= Brief =
Starting at the top of the entries below, set down each line exactly as written, and stop after the line containing "photomicrograph of benign".

(Dataset entries)
__________
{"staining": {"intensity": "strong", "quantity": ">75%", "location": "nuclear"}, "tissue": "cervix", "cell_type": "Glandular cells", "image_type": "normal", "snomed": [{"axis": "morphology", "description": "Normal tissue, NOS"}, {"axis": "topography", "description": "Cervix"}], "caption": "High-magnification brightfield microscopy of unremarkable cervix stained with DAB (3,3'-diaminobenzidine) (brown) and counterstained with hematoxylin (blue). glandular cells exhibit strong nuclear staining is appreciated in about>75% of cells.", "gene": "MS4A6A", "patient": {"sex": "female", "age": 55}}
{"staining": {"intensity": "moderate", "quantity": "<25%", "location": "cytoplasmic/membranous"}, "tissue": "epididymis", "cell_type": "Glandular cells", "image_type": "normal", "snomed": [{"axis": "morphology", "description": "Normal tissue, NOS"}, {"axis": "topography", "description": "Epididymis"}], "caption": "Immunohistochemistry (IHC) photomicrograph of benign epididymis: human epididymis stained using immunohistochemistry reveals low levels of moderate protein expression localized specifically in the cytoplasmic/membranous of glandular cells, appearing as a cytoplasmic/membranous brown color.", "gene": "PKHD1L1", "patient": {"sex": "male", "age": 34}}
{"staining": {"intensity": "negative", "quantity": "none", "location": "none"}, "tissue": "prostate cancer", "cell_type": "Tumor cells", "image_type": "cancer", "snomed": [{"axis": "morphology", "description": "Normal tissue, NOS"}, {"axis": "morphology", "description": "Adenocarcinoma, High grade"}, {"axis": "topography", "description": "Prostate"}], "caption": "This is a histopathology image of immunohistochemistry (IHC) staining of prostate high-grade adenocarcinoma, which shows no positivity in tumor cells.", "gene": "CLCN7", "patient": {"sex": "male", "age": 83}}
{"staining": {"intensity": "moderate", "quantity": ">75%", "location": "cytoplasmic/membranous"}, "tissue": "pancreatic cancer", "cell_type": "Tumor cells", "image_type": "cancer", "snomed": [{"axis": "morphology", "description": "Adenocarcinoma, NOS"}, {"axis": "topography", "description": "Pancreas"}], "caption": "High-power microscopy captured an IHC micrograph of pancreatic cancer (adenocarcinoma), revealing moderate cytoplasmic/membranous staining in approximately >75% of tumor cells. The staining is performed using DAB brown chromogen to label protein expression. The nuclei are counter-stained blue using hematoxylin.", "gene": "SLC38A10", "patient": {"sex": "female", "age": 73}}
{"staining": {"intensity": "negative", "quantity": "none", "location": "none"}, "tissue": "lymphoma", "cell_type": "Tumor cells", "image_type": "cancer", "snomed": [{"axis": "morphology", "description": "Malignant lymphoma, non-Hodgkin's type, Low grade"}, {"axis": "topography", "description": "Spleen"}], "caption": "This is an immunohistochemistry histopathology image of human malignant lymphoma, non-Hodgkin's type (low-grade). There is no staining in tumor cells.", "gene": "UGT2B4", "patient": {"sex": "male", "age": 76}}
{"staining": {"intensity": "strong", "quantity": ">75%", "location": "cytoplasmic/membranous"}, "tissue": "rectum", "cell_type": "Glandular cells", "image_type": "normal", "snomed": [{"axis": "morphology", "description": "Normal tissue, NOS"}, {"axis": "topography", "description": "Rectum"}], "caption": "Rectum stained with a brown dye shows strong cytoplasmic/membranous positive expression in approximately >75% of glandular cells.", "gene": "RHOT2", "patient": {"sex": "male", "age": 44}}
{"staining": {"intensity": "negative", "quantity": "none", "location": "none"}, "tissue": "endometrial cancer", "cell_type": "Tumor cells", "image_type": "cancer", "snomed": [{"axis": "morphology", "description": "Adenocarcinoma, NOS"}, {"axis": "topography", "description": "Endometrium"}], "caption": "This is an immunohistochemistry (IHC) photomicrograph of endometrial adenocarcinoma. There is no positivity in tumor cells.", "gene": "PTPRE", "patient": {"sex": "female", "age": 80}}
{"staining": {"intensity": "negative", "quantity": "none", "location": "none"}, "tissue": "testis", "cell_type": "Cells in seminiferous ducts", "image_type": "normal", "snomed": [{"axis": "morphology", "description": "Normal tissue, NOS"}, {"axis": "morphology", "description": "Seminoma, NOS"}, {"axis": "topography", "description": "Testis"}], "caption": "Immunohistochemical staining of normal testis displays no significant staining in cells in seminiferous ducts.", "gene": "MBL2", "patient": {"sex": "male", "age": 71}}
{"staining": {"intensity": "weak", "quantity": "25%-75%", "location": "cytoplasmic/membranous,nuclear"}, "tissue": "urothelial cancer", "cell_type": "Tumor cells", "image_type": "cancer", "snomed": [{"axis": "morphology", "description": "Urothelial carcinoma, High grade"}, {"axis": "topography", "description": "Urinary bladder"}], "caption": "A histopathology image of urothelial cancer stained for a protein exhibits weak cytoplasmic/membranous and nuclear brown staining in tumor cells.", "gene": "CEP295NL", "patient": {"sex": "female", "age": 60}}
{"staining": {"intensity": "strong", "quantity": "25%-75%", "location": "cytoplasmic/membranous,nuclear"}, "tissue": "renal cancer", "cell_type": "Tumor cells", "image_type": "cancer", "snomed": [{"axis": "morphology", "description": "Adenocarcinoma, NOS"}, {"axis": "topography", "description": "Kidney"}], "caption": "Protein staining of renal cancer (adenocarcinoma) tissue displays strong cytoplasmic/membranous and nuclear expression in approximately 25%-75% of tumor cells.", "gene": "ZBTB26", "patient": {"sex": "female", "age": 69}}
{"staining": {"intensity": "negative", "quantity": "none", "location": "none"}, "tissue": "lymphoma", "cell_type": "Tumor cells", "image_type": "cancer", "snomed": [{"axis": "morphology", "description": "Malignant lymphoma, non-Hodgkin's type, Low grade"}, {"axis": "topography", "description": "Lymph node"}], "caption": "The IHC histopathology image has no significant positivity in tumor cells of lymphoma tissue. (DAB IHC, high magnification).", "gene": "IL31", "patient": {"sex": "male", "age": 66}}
__________
= Response area =
{"staining": {"intensity": "strong", "quantity": ">75%", "location": "nuclear"}, "tissue": "cervix", "cell_type": "Glandular cells", "image_type": "normal", "snomed": [{"axis": "morphology", "description": "Normal tissue, NOS"}, {"axis": "topography", "description": "Cervix"}], "caption": "High-magnification brightfield microscopy of unremarkable cervix stained with DAB (3,3'-diaminobenzidine) (brown) and counterstained with hematoxylin (blue). glandular cells exhibit strong nuclear staining is appreciated in about>75% of cells.", "gene": "MS4A6A", "patient": {"sex": "female", "age": 55}}
{"staining": {"intensity": "moderate", "quantity": "<25%", "location": "cytoplasmic/membranous"}, "tissue": "epididymis", "cell_type": "Glandular cells", "image_type": "normal", "snomed": [{"axis": "morphology", "description": "Normal tissue, NOS"}, {"axis": "topography", "description": "Epididymis"}], "caption": "Immunohistochemistry (IHC) photomicrograph of benign epididymis: human epididymis stained using immunohistochemistry reveals low levels of moderate protein expression localized specifically in the cytoplasmic/membranous of glandular cells, appearing as a cytoplasmic/membranous brown color.", "gene": "PKHD1L1", "patient": {"sex": "male", "age": 34}}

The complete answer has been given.